_Objectif de l'exercice_: Poursuivez l'avis sur le roman de Pelecanos en reprenant juste après sa dernière phrase.

J'ai trouvé ce roman atypique dans la liste des oeuvres de Pelecanos, auteur important dans le genre polar. Je pense à «
Une balade dans la nuit », «
Red fury » ou «
Tout se paye ». Il y a beaucoup d'action mais l'étude psychologique, la trajectoire des uns et des autres, sont aussi bien plus présentes. Comment aborder une sortie de prison ? Qu'est-ce qu'une vie réussie ? Est-ce l'accumulation de biens, d'argent ? Et même cette question rarement abordée dans le roman noir et les thrillers : quel est le rôle de la littérature dans tout cela ?
On est à Washington, avec ses quartiers, ses noms de rue. Cela m'évoque le Bergen omniprésent de Gunaar
Staalesen. Alors forcément on a l'impression de ne pas profiter à plein de cet aspect si on ne connaît pas cette ville, mais le cadre est là et fait partie totalement du récit, tout comme les marques de voitures, les références musicales et même ici, les références littéraires. C'est la signature Pelecanos, ce qui permet aussi de comprendre l'évolution de l'auteur en parallèle aux changements de cette mégapole de Washington.

_Données affichées_:
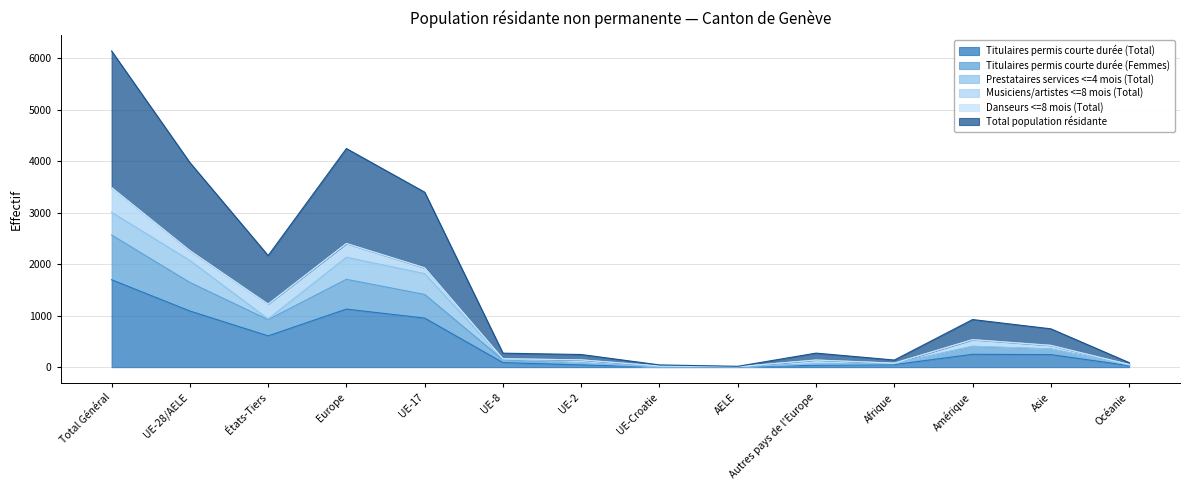

Which category has the lowest value across all series?

UE-Croatie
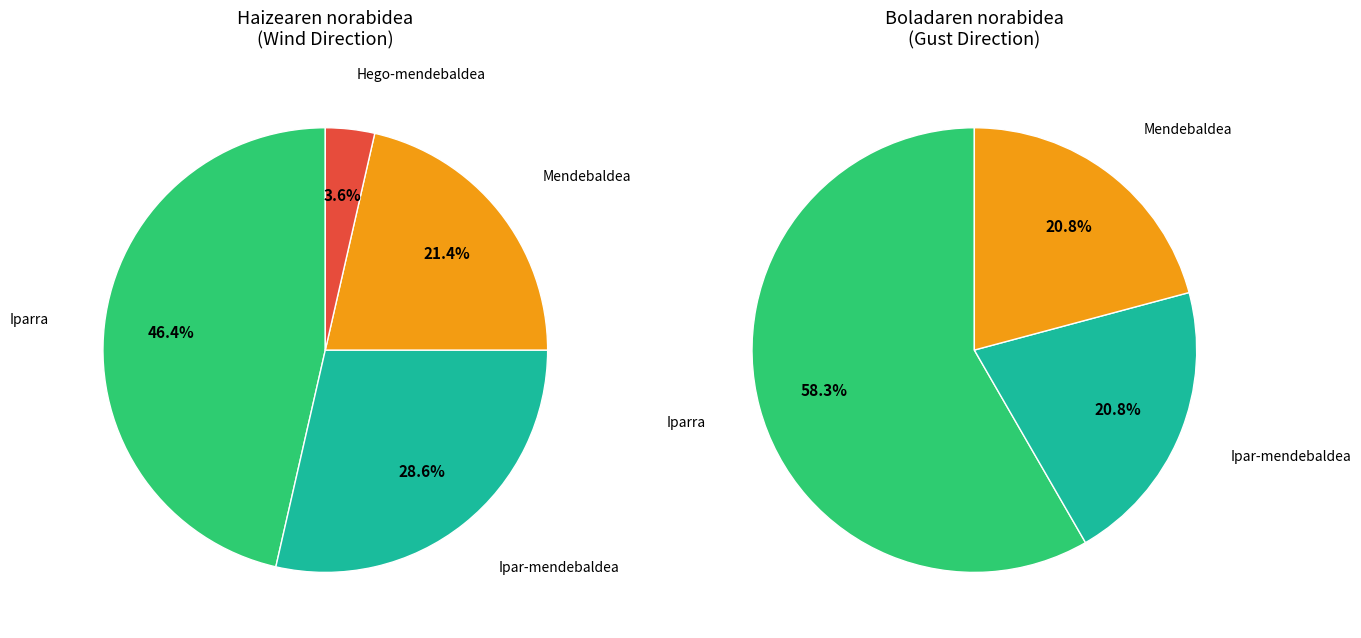

To the nearest percent, what is the difference between the Hego-mendebaldea and Iparra slice percentages?

43%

_Votre réponse_:
Je lis cet auteur depuis un bon moment et je trouve une évolution intéressante dans sa production. Ses enquêteurs de la magnifique série entre 2002 et 2015,
Derek Strange et Terry Quinn, étaient des justes, l'opposition était tranchée avec les délinquants et les criminels, tout comme l'opposition entre eux, l'un blanc, l'autre noir. Rien de tout cela ici, Phil Ornazian est un enquêteur privé, faisant appel à son ami Ward Bonds, un ancien militaire, pour des chantages, des braquages et autres coups tordus par goût de l'argent et de la violence « pour soulager des criminels de leur fortune mal acquise. » Ils gardent bonne conscience en prenant pour cibles des proxénètes, des suprématistes blancs et néonazis et en redonnant une bonne partie des gains aux victimes. Difficile ici d'attribuer une couleur de peau aux uns et aux autres. Cela m'a plu. Pourquoi définirait-on un individu immédiatement par ce type de caractéristique ?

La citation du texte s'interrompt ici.